Les choses avancent petit à petit, je cherche naturellement des moyens de limiter la quantité de travail, tout en faisant quelque chose d'esthétique. Mais c'est l'organisation, la mise en place qui demande le plus d'efforts.
J'ai pris le parti d'aménager le jardin tel qu'il est, en m'adaptant au terrain. Je ne cherche pas à faire un jardin impeccable, au contraire, je veux lui garder un aspect modeste et échevelé, avec des fleurs du pays, aucun exotisme.
Finalement, même le saule "rakita" serait trop grand pour mon jardin (quoique naturellement, j'ai peu de chances de le voir dans son développement maximum), mais j'ai trouvé une autre variété de saule nain en forme de ballon, qui monte à maximum trois mètres.
J'ai parfois une étrange sensation, ici, une sensation de transplantation. Je suis si fondamentalement ailleurs... Dans un endroit que j'aime, que j'ai choisi mais vraiment ailleurs.
Tout ce que je lis et vois sur la France, et sur la profonde bêtise d'une partie de mes compatriotes à la cervelle lavée qui se laissent manipuler comme de petites marionnettes me fait froid dans le dos. La seule raison pour moi d'espérer est que le père Placide ait existé, qu'il ait fondé ses monastères, si beaux et si rayonnants, qu'existe aussi Cantauques, des personnalités comme le père Costa de Beauregard ou le père Boboc, j'y vois le signe que Dieu n'a pas abandonné la France, de la même manière que le métropolite Onuphre est la preuve qu'il n'a pas abandonné l'Ukraine.
Ce serait une bonne chose de traduire les vidéos du père Costa de Beauregard en russe, ses livres, ceux du père Placide, et réciproquement, il y aurait beaucoup de livres russes à traduire en français, mais il me semblerait important que les Russes eussent connaissance de ce qui se passe chez nous de salvateur. Cependant, cela n'est pas du tout dans mes cordes, je fonctionne du russe en français.
Le café français cherche désespérément des collaborateurs qui seraient vraiment intéressés par l'apprentissage du métier de pâtissier boulanger et en particulier quelqu'un qui pourrait seconder Didier et répercuter ses instructions...






dimanche 20 mai 2018

Ascèse


Finalement, j’aime bien l’hiver, parce que je n’ai pas de travail dehors, et la température dans la maison est constante.

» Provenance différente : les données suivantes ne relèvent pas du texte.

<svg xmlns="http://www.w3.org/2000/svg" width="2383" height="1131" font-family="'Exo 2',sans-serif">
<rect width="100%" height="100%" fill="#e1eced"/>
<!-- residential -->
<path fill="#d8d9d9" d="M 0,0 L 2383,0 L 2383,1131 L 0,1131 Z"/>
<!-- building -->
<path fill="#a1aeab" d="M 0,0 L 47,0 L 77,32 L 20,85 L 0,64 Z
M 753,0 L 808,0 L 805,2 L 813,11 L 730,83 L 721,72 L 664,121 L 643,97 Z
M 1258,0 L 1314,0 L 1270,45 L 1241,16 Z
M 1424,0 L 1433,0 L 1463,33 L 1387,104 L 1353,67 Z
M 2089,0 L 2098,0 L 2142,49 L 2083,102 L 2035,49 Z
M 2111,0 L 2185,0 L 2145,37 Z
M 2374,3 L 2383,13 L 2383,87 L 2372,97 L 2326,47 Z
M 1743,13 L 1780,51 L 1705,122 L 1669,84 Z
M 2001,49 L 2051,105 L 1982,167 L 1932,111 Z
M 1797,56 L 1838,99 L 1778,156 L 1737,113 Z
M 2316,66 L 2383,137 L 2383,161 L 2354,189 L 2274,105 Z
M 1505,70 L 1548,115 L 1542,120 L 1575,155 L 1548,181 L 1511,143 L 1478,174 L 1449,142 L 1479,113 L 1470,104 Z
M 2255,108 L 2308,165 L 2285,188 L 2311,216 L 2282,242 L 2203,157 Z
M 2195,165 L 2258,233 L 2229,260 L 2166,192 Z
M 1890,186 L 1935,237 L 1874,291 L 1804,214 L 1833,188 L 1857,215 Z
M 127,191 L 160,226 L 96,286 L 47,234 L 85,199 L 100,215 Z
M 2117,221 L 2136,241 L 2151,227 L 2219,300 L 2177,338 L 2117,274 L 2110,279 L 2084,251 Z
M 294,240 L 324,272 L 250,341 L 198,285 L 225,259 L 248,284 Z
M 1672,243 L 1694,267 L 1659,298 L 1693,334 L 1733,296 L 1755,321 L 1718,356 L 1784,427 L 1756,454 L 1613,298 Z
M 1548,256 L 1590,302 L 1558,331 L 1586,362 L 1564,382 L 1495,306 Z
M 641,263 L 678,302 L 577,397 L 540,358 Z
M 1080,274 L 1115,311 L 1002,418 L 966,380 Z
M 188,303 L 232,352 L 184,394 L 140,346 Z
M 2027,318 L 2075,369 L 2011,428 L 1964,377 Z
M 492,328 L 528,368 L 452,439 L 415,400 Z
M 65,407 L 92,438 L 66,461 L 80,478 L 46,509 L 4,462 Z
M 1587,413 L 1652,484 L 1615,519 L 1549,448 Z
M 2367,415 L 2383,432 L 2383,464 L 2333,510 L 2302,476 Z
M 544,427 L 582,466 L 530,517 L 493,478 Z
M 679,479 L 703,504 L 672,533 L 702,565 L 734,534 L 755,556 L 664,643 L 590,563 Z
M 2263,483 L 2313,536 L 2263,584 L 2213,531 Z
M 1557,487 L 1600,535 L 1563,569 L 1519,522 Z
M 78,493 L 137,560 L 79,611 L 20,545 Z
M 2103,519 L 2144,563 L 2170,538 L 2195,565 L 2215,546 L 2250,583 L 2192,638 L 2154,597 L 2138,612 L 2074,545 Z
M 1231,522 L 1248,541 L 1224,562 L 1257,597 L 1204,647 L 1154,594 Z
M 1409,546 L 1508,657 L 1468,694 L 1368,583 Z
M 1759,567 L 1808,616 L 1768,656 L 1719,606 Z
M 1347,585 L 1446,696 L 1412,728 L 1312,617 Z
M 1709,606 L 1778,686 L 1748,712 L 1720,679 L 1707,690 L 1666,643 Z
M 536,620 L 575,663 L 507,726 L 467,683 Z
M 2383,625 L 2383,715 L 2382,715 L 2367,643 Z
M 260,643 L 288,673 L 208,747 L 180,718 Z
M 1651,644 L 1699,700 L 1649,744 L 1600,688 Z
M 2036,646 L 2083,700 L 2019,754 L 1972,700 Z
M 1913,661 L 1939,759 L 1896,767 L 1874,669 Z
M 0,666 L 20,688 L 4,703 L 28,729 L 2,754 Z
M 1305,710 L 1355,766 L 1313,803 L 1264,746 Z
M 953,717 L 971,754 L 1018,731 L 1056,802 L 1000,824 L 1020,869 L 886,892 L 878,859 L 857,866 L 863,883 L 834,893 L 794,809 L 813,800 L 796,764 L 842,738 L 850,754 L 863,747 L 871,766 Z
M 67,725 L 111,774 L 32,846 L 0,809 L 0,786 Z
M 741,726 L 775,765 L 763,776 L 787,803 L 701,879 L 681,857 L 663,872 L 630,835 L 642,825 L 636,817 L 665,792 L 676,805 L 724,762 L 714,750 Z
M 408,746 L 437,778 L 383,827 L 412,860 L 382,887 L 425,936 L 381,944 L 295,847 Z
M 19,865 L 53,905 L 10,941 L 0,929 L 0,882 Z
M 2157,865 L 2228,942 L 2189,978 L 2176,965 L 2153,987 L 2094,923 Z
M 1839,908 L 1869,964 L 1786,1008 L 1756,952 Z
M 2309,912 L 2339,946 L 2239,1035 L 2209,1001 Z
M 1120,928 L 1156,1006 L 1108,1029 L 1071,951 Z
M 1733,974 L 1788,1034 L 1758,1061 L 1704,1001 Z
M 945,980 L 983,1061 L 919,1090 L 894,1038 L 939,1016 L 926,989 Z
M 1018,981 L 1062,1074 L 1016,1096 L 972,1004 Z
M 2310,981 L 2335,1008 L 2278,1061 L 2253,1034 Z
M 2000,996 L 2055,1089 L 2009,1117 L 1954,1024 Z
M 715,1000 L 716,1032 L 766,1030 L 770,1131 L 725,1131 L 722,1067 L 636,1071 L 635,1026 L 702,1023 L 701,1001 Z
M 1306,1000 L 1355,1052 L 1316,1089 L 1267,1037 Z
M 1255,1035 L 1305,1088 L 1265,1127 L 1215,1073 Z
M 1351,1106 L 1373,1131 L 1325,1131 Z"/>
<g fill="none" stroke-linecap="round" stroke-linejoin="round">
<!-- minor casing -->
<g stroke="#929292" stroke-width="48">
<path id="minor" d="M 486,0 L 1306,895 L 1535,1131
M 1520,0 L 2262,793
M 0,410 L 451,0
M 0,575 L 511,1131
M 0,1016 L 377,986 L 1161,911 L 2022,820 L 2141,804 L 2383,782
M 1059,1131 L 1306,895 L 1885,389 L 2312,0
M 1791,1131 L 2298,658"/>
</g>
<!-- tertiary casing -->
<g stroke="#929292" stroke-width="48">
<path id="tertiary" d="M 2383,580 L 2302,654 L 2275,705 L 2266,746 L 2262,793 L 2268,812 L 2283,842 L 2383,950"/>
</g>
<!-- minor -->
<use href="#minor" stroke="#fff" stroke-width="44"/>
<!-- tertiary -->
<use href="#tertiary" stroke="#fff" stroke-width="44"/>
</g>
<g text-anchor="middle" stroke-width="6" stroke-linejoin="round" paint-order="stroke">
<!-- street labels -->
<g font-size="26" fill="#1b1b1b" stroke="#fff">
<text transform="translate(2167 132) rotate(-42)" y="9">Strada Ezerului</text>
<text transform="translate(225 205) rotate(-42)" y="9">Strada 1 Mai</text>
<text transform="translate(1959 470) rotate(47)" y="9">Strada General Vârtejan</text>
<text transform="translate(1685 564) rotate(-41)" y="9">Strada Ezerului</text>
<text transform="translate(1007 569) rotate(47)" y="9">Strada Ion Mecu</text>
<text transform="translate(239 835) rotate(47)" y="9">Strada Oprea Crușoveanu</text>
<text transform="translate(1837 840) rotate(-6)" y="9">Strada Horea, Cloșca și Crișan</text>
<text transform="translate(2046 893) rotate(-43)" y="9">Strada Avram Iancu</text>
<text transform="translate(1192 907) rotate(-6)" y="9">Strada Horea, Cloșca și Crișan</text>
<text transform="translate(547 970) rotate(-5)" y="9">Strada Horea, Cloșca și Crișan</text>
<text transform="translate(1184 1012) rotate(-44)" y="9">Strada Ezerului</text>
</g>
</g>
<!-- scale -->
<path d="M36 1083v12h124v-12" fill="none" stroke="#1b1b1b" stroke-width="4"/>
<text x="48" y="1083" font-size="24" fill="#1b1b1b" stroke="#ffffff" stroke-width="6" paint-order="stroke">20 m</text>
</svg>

J’aime beaucoup jardiner, mais la tâche devient au dessus de mes forces, d’autant plus qu’il faut aussi bricoler dans la maison, ce que je remets à plus tard, et peindre la nouvelle clôture, ce qu’il faut faire avant la fin de l’été.

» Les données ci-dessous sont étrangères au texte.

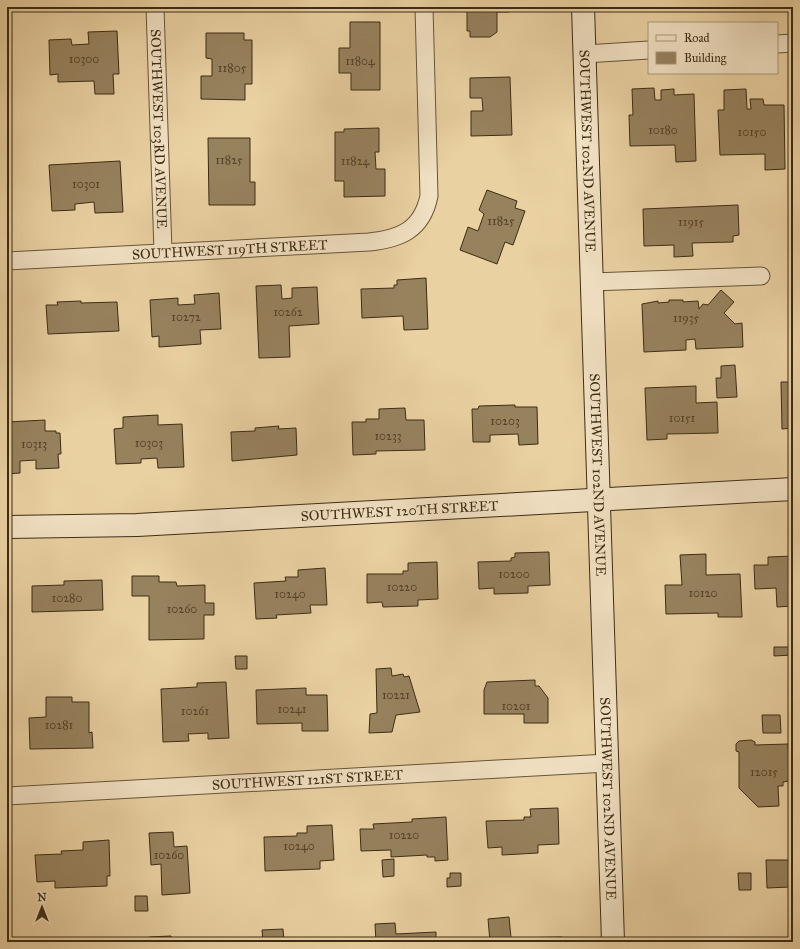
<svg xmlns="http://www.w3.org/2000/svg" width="800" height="949" viewBox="0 0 800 949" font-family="'IM FELL Great Primer',serif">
<rect width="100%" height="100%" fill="#ead1a2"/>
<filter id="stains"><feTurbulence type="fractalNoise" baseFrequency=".005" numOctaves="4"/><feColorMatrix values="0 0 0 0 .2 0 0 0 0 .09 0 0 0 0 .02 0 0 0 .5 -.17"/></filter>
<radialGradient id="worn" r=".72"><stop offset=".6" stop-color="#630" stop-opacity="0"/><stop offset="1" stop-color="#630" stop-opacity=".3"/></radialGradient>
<path fill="#97825e" stroke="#3d2c15" d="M467,7H509V12H497V32L490,37H470V31H467Z
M350,22H380V90H351V73H339V48H350Z
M7,27H9L11,85L7,86Z
M117,31L119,74H113L114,94H95L94,81L58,82V74L50,75L49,40L71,39L72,45L89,44L88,32Z
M206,33H244V40H252V84H245V100L201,99V76H212V59L206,58Z
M510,77L512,135L471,136V111H483L482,98H470V78Z
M654,88L655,100H661V90L674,89V95L694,94L696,161L676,162L675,145L630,146L629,115H633L632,89Z
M746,89L747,109H751L750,99H763L764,105H784L785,169L765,170V154L720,155L718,110H724V90Z
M379,128V152H375L376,169H385V196L344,197V181H335V132H344V129Z
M208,138H250V182H255V205H209Z
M7,160L10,218H7Z
M120,161L123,212L95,213L94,202L75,204V210L52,211L49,165Z
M487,190L517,201L515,208L525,211L513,245L505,242L497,264L460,250L468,227L478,231L484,214L479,210Z
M738,205L739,235L733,236V242L692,243L693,256L674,257V245L644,246L643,209Z
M426,278L428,329L404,330L403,316L362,318L361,289L394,288V285H397V280Z
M281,285L282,299L292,298V288L317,287L319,324L289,326L290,357L259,358L256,286Z
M721,290L734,302L724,313L735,324L742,323L743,347L696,349L695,339L686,340V350L644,352L642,304L658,301V303L669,302V300H683V302L698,301L699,309L703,304L708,305Z
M219,293L221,329L200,330L201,344L159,347V336L152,337L150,300L178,298V305L195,304L194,295Z
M81,301V303L117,302L119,331L48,334L46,305H58L57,302Z
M735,365L737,397L717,398L716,378H721V366Z
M781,382H793V428L782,429Z
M696,386V403L717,402L718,433L667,434V439L647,440L645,388Z
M515,405V407H537L538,444L519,445L518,434L490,435V442H473L472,409H478L479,406Z
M405,408L406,420H424L425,450L376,451V454L353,455L352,422H366V419H379V409Z
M158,415V425L182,424L184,467L158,468L157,458L141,459V463L116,464L114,429L123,428V417Z
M45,420V431H56V433H60L61,454H58L59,468L36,469V460L20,461V473L7,474V422Z
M279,426L278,429L296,428L297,455L232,461L231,432L255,431V428Z
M549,552L550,585L528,586V593L494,594V588L479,589L478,562L511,561V558L515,557V553Z
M706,554V575L740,574L742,617H718V613L666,614L665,585H682L680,555Z
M793,556V606L777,607L776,588L755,589L754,565H768V557Z
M437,562L438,599L418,600V606L383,607L382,602L367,603V574H403V571H408V563Z
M325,568L327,605H310L311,613L276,615L277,618L256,619L254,583L286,581L285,577H298V570Z
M132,576H159V582H176L177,586L205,585V603H214V615H204V639L149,640V596H132Z
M102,580L103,610L32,612V586L64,585V581Z
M774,647H793V655L774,656Z
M235,656H247V669H236Z
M391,668L392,676L403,674L404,677L409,676L420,712L396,715L392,732L369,733L370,714L377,713L376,669Z
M535,680V686H539L548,698V723H524V714H484V690L487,682Z
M226,682L229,738L208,739V733L188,734L189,741L163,742L161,689L197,687V683Z
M306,688V695H327L328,731H302V723L257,724L256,690Z
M46,697H72V702H89V733L92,732L93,748L30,749L29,718L46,717Z
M762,715H780L781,733H763Z
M751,740L755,742V745L788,744L790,781L783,782V786H778L779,806L758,807L739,788V752L736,751V744L739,741Z
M558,808L559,844L538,845V853L502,855V847L488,848L486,821L524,820V817H531L530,809Z
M446,817L448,860L435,861V857H427V855L391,857V850L361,851L360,829H374L373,824L412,822V819Z
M332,825L334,860L320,861V869L265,871L264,837L297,836V833H307V826Z
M173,832L174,847L187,846L190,893L162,895L161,864L151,865L149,833Z
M109,840L110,876H107V886L55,888V881L37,882L35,855L62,854L61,851L83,850V842Z
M394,859V876L383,877L382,860Z
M766,860H793V942H791L790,887L767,888Z
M450,873H461V886L447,887V878H450Z
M738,873H751V890H739Z
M135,896H147L148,911H135Z
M509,917L511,938L562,937V942H490L488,919Z
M395,923L396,934L436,932V942H376L375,924Z
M283,929L284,942H263L262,930Z
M171,936L172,942H145V940H149V937Z
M348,940V942H306Z"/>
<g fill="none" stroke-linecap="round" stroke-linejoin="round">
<defs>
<g id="street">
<path id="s1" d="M155,7L163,252"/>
<path d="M777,44L793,43"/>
<path d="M585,54L649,50"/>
<path id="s2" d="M7,261L369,242C400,239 422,230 429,196L424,7"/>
<path d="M591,282L761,276"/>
<path id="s3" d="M7,796L608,763"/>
</g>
<g id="secondary">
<path id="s4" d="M583,7L613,942"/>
<path id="s5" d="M7,527L137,525L793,489"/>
</g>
</defs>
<use href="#street" stroke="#685538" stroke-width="19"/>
<use href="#secondary" stroke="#3d2c15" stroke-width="24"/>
<use href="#street" stroke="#f1e1c3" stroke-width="17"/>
<use href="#secondary" stroke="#f1e1c3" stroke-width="22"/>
</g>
<g text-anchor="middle" stroke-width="4" stroke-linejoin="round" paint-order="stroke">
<g font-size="12" fill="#544227">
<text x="84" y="63">10300</text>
<text x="360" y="65">11804</text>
<text x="232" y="72">11805</text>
<text x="663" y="134">10180</text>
<text x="752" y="136">10150</text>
<text x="229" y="164">11825</text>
<text x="355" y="165">11824</text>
<text x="86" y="188">10301</text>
<text x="501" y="225">11825</text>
<text x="691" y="226">11915</text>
<text x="288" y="316">10262</text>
<text x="186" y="321">10272</text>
<text x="686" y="322">11935</text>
<text x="682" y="422">10151</text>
<text x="505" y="425">10203</text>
<text x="388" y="440">10233</text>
<text x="149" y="447">10303</text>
<text x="34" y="448">10313</text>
<text x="514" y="578">10200</text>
<text x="402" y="591">10220</text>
<text x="703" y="597">10120</text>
<text x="290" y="598">10240</text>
<text x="67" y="602">10280</text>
<text x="182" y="613">10260</text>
<text x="396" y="699">10221</text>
<text x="516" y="710">10201</text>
<text x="292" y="713">10241</text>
<text x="195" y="715">10261</text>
<text x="59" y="729">10281</text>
<text x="764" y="776">12015</text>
<text x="404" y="839">10220</text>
<text x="299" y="850">10240</text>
<text x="169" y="859">10260</text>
</g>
<g font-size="14" fill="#3d2c15" stroke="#f1e1c3">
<text dy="5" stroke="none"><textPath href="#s1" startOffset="122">SOUTHWEST 103RD AVENUE</textPath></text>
<text dy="5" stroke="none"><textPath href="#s4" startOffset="144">SOUTHWEST 102ND AVENUE</textPath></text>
<text dy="5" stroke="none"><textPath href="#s2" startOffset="223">SOUTHWEST 119TH STREET</textPath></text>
<text dy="5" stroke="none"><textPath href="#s4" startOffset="468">SOUTHWEST 102ND AVENUE</textPath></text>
<text dy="5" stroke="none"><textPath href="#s5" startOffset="393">SOUTHWEST 120TH STREET</textPath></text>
<text dy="5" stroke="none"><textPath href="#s3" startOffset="301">SOUTHWEST 121ST STREET</textPath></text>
<text dy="5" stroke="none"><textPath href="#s4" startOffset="792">SOUTHWEST 102ND AVENUE</textPath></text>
</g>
</g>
<rect width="800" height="949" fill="none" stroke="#ead1a2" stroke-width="24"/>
<rect x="8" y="8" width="784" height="933" fill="none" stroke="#3d2c15" stroke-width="2"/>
<rect x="12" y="12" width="776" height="925" fill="none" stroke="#3d2c15"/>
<rect x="648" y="22" width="130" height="52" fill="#f1e1c3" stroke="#a9997d"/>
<rect x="656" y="35" width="20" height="6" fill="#f1e1c3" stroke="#a9997d"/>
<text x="684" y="42" font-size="12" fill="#3d2c15">Road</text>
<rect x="656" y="52" width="20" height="12" fill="#97825e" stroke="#a9997d"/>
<text x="684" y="62" font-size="12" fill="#3d2c15">Building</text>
<g transform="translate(42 907)" stroke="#f1e1c3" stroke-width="3" paint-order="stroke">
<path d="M0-3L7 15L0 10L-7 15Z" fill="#3d2c15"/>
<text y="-6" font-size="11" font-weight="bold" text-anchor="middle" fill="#3d2c15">N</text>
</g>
<rect width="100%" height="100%" filter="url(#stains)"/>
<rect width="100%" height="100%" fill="url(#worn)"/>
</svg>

Les « adventices » sont exubérantes et coriaces, dans mon marécage, et je laisserais certaines parties du jardin à l’état sauvage si je n’avais l’invasion de la berce du Caucase, qu’il faut empêcher de se développer et de grainer , qu’il faudrait exterminer, je ne sais comment, car elle a colonisé toute la partie nord.
Je n’arriverai pas à avoir de potager, même modeste, cette année, je me contente de mettre en place ce qui me permettra peut-être de le commencer l’année prochaine.
J’ai lu un des journaux que Nina m’a donnés, c’est la permaculture à la russe, et c’est bien, car cela tient compte de nos conditions locales, forcément. Un article conseille ce que j’ai fait : planter des arbres, pas forcément fruitiers. Pour l’équilibre naturel du lopin, pour les oiseaux, les insectes et les champignons. J’en ai planté au premier chef pour des raisons esthétiques : cacher la maison moche du voisin et le bordel dans sa cour, avec tous ses engins. Et aussi pour les oiseaux, j’ai planté justement un sorbier des oiseaux. Ici, d’ailleurs, on en consomme les baies, cela fleurit au printemps et c’est ravissant à l’automne. J’ai planté un merisier, même chose.
rakita
J’ai un saule qui a poussé tout seul à la limite sud de mon lopin, à l’endroit le plus marécageux, et j’ai envie de lui adjoindre un saule local du nord appelé rakita qui a une forme ronde, très esthétique, et ne vient pas trop énorme, mais il me faut en trouver un. Cela supprimera la possibilité de cultiver à cet endroit là, mais d’un autre côté, si jamais les voisins construisaient, cela me cacherait leur maison, et cela pompera une partie de l’eau excédentaire.
Pour les arbres fruitiers, je m’oriente vers les nains en forme de colonne. Je vois que pas mal de Russes adoptent cette solution, et dans mon marécage, cela vaut le coup d’essayer. Ils ont moins de développement, un système racinaire plus réduit, le conseil donné est, dans les marécages, de ne pas creuser de trou pour planter, mais au contraire de ménager une « colline », d’importer de la terre et de planter au dessus du niveau du sol.
Ces arbres fuitiers ont une durée de vie réduite, mais je peux désormais dire que moi aussi.
Pour le reste,  dans l’avenir, je pense que j’aurai des légumes sans trop de problèmes, étant entendu que certains légumes ne mûrissent qu’en serre.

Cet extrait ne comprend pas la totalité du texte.